Dataset items:
BEGIN
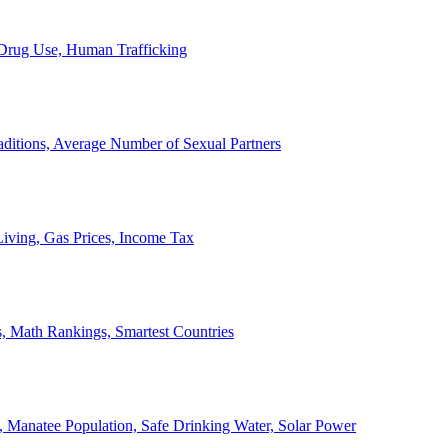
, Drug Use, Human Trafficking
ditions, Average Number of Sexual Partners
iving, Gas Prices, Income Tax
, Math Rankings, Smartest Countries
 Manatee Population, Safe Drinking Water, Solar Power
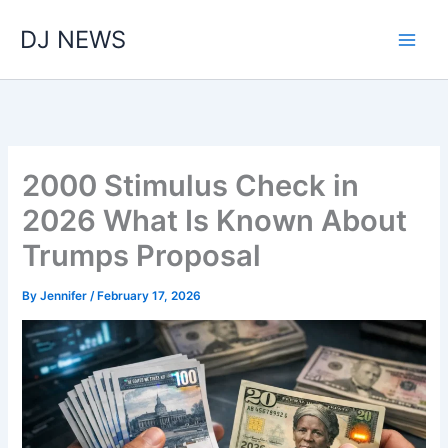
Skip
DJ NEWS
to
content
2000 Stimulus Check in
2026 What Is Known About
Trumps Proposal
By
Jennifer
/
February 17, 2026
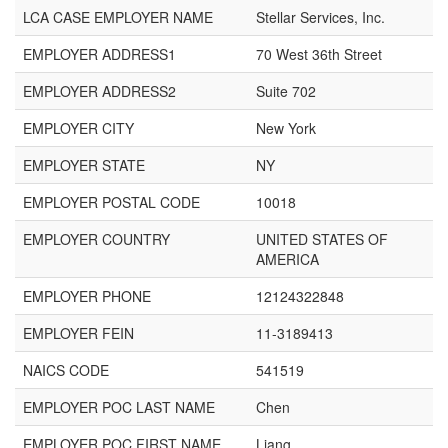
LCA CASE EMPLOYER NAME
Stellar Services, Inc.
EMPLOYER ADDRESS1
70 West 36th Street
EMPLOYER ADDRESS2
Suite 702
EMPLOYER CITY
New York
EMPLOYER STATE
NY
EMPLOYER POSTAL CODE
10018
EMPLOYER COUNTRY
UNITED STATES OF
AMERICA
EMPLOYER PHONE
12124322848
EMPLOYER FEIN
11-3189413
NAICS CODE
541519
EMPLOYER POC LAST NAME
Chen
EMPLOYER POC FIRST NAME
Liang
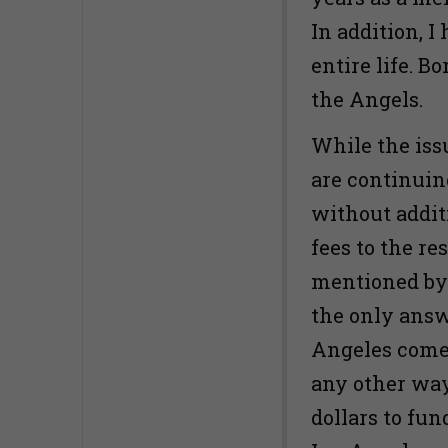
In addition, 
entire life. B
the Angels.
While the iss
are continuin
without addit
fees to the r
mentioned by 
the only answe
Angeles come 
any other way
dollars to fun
END
BEGIN
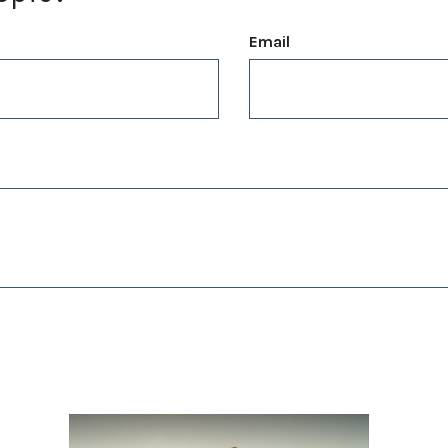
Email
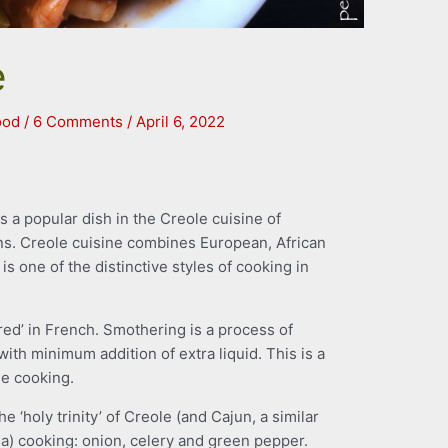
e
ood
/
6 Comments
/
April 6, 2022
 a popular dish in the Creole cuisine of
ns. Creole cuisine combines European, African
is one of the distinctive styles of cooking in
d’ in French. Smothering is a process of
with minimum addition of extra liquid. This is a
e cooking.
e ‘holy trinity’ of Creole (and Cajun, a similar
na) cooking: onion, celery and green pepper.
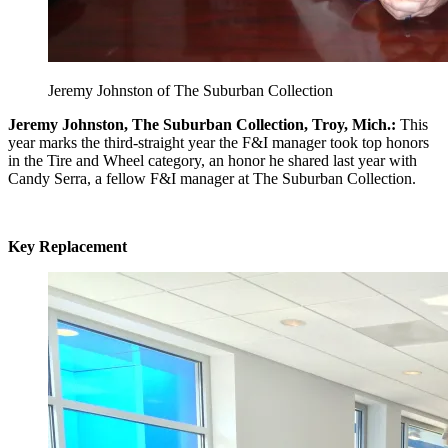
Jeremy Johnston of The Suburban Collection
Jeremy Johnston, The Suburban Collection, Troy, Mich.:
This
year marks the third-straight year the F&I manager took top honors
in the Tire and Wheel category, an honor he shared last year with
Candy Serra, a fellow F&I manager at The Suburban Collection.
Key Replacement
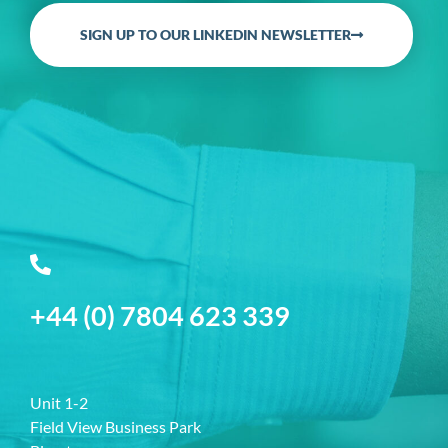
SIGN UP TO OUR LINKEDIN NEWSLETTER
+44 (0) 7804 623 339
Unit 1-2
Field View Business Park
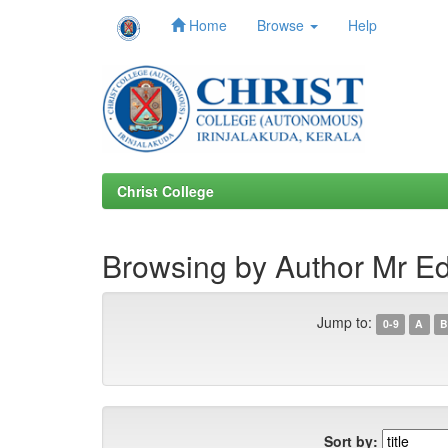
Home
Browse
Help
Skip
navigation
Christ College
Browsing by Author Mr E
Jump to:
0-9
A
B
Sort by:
END
BEGIN
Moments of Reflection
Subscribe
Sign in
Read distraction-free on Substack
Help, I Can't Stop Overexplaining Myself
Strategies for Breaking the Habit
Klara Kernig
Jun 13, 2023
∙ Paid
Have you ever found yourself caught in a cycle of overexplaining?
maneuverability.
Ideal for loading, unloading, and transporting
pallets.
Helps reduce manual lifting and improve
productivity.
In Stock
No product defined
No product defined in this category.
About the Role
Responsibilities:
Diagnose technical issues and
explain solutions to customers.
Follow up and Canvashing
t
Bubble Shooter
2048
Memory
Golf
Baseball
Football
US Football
END
Please write out, exactly as they appear above, only the lines in the stretch from the line with "About the Role" through the line with "US Football".

### Exercise answer
About the Role
Responsibilities:
Diagnose technical issues and
explain solutions to customers.
Follow up and Canvashing
t
Bubble Shooter
2048
Memory
Golf
Baseball
Football
US Football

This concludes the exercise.